Since it appears as though the guesses have ceased, perhaps it's time I disclose what the 9 subwoofers are. So, here they are...

Front Row (left to right)
1: RSL SpeedWoofer 10
2: Simply Sound Audio Rumba 12
3: Phase Technology WL-12
4: Atlantic Technology 444SB
5: Source Loudspeaker HVS 10

Back Row (left to right)
1: XTZ W12.16
2: EbenLee Audio ELA-4
3: SpeakerCraft V12
4: PowerSound Audio XS15


----------



## sub_crazy (Nov 17, 2007)

Now that we know what they are time for you to plug them all in and let them rip :yes: :hsd:

You know you want to


----------



## theJman (Mar 3, 2012)

sub_crazy said:


> Now that we know what they are time for you to plug them all in and let them rip :yes: :hsd:
> 
> You know you want to


The thought has certainly crossed my mind... :bigsmile:


----------



## Gregr (Nov 2, 2010)

Who..., What. I've owned passive Phese Tech. I loved them..., then. Wow I have alot to learn.


----------



## theJman (Mar 3, 2012)

Gregr said:


> Who..., What. I've owned passive Phese Tech. I loved them..., then. Wow I have alot to learn.
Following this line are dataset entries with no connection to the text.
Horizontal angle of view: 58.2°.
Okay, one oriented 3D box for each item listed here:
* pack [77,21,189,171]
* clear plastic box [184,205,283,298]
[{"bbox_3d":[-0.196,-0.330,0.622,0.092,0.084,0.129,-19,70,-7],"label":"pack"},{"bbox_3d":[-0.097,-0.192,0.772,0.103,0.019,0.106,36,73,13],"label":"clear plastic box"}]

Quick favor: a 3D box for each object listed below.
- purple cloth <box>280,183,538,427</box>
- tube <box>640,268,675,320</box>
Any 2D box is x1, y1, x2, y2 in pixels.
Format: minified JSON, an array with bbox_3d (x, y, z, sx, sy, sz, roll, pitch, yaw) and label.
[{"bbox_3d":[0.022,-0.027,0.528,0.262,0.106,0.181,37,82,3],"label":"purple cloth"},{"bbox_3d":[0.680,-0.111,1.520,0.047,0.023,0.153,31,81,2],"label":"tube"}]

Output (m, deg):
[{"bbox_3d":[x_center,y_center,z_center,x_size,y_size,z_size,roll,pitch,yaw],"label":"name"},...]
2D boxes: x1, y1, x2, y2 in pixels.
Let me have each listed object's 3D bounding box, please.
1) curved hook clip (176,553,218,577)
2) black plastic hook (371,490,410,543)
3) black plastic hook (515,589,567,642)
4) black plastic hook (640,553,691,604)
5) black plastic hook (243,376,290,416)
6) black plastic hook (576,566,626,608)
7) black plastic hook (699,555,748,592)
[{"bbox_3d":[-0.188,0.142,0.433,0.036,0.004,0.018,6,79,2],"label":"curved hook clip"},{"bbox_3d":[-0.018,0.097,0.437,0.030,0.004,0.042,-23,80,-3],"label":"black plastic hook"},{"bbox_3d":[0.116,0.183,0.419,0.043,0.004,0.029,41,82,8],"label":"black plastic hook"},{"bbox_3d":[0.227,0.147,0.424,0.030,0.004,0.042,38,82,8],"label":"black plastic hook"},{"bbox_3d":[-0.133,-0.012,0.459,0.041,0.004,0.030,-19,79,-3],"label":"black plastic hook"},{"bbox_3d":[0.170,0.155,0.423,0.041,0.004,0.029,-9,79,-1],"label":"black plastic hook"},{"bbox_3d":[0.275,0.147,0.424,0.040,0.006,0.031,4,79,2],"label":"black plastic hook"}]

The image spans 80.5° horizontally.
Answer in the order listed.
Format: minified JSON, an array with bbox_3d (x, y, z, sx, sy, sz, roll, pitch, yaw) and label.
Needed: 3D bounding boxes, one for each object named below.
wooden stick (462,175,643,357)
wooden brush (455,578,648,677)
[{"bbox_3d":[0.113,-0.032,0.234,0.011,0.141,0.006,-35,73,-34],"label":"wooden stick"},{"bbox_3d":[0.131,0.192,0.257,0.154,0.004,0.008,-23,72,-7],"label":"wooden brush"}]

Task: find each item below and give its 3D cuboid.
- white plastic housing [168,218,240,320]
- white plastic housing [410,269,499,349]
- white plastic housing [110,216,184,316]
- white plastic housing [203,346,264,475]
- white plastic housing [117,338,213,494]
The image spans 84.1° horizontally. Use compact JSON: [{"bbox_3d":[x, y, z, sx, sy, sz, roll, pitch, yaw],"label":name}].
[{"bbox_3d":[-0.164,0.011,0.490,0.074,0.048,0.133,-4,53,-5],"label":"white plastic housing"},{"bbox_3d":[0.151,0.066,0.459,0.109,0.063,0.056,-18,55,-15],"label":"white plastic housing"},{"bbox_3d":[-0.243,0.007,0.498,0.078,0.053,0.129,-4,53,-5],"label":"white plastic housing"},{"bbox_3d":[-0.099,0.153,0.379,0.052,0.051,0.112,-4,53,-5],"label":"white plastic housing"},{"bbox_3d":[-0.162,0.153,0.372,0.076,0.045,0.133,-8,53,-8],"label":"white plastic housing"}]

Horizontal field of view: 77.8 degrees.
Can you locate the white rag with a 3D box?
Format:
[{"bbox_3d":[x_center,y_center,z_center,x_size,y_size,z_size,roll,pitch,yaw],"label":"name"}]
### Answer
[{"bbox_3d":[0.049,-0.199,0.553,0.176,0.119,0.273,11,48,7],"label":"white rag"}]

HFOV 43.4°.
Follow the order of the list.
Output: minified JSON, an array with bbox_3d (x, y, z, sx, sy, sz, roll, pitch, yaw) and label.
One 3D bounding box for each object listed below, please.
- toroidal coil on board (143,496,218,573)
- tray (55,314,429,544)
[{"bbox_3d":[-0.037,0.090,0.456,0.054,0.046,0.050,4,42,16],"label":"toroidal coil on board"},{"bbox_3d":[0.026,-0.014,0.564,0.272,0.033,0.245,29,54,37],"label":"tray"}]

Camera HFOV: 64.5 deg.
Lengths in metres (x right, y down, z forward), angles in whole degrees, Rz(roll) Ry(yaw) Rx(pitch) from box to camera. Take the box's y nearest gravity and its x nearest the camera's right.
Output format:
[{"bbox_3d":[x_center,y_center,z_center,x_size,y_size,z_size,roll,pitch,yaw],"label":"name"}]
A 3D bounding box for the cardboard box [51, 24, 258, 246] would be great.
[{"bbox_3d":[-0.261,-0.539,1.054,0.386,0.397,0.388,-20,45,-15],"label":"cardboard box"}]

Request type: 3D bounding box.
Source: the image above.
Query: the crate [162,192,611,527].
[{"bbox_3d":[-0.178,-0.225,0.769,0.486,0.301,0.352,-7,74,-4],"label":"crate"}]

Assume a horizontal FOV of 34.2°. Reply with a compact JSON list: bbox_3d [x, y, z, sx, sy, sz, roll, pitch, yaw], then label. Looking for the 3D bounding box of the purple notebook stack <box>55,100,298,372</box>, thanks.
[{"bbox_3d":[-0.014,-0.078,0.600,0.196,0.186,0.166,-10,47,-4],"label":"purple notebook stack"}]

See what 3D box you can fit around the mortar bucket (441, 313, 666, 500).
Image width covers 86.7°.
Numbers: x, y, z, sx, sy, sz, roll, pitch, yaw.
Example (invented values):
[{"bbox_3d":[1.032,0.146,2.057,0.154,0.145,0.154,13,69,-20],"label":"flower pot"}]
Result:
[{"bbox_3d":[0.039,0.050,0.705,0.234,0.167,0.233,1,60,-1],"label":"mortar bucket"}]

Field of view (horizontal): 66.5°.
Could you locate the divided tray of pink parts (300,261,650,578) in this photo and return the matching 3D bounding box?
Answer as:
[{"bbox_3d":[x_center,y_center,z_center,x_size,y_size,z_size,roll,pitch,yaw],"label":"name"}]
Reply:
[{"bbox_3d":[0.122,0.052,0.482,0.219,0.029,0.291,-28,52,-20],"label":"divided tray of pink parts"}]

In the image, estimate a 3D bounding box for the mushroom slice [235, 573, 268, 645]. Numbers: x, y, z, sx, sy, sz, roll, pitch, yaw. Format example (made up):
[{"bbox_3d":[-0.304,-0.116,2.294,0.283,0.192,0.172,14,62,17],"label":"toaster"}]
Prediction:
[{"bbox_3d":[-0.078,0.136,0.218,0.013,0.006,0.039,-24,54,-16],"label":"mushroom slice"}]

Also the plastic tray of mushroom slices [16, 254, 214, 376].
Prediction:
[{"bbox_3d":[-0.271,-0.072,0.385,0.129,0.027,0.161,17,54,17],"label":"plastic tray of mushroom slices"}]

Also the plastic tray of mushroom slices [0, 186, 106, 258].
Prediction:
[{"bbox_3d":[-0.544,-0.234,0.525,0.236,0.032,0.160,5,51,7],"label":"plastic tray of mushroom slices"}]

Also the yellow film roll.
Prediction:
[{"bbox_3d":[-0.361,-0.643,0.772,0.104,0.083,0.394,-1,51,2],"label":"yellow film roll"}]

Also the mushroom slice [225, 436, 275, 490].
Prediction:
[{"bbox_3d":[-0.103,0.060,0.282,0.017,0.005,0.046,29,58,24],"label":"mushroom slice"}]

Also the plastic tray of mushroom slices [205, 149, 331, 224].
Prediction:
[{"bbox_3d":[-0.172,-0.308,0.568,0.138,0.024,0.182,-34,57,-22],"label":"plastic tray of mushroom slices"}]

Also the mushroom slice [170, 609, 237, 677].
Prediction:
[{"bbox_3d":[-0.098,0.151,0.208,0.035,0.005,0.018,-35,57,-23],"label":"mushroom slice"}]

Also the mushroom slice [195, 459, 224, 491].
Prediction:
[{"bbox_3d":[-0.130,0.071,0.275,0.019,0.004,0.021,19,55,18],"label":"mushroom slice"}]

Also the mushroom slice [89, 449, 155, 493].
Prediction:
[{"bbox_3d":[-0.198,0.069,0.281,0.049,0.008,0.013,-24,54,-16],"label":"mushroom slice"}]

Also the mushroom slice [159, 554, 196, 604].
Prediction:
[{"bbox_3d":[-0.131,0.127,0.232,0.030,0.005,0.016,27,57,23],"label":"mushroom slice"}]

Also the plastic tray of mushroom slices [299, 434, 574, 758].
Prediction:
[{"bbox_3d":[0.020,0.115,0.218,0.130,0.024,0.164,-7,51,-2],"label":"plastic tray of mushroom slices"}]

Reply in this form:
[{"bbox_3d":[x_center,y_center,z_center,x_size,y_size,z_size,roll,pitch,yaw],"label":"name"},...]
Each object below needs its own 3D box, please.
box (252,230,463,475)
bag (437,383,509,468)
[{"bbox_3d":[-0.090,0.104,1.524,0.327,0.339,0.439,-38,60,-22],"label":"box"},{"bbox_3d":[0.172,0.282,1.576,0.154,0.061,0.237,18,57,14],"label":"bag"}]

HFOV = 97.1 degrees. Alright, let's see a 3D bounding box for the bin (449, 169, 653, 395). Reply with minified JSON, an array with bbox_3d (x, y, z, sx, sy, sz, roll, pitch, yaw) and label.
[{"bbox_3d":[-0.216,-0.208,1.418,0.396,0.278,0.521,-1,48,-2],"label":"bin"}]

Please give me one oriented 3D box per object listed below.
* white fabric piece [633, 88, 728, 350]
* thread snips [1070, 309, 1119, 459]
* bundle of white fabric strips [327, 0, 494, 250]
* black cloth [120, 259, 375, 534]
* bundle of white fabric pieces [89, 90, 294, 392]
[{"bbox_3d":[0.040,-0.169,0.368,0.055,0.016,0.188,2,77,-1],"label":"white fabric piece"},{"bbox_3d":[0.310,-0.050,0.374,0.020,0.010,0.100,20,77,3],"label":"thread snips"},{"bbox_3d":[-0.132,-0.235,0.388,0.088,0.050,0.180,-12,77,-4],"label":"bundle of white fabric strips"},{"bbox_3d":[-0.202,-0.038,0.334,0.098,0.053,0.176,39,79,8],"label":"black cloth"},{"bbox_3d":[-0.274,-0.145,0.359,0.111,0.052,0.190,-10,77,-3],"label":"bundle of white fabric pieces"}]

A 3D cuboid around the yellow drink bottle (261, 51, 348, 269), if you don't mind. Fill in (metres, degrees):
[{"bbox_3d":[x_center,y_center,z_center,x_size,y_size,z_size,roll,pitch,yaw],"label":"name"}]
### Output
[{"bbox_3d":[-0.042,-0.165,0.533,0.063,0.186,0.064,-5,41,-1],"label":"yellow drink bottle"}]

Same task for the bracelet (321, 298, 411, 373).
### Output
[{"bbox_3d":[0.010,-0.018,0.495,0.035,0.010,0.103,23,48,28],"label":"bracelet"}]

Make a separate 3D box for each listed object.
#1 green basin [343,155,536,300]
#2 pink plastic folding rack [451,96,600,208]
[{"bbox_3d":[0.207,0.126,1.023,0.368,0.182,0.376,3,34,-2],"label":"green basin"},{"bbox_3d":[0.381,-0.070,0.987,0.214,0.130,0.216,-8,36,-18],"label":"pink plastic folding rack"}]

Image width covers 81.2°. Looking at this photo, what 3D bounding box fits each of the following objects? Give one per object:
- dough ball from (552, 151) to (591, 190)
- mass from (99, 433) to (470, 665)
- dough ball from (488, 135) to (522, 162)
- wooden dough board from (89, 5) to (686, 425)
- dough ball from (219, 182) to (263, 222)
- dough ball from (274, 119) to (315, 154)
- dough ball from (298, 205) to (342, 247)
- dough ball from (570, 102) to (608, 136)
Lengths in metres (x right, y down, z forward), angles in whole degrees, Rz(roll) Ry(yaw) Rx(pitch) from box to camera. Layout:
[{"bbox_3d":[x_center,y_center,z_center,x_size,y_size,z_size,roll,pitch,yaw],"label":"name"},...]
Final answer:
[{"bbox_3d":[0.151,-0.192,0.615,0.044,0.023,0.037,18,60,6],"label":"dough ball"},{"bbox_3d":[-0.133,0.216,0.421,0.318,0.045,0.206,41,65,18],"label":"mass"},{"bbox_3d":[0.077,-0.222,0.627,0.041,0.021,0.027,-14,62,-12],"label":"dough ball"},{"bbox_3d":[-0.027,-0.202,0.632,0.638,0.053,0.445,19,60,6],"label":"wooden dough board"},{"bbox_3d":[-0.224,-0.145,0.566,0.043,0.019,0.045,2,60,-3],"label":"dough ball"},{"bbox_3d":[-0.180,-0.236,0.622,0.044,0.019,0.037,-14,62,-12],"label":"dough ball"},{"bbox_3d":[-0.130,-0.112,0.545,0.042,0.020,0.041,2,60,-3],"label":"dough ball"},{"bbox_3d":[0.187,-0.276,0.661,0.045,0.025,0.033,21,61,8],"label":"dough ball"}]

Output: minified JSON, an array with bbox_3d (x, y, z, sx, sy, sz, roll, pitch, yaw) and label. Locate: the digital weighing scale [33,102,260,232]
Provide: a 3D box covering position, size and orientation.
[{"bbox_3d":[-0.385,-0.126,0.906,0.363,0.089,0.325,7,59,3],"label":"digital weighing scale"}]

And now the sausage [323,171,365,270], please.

The Phase Tech sub is actually the next review to be published. Stay tuned...


----------



## Gregr (Nov 2, 2010)

Before Phese Tech I had never heard of a sub/sat system. Without these Anya' and Enigma would have been a totally diff exp. These early Phase tech had a nice effect but a little more muddy than musical, now that I think of it. Still that was 20+-yrs ago.


----------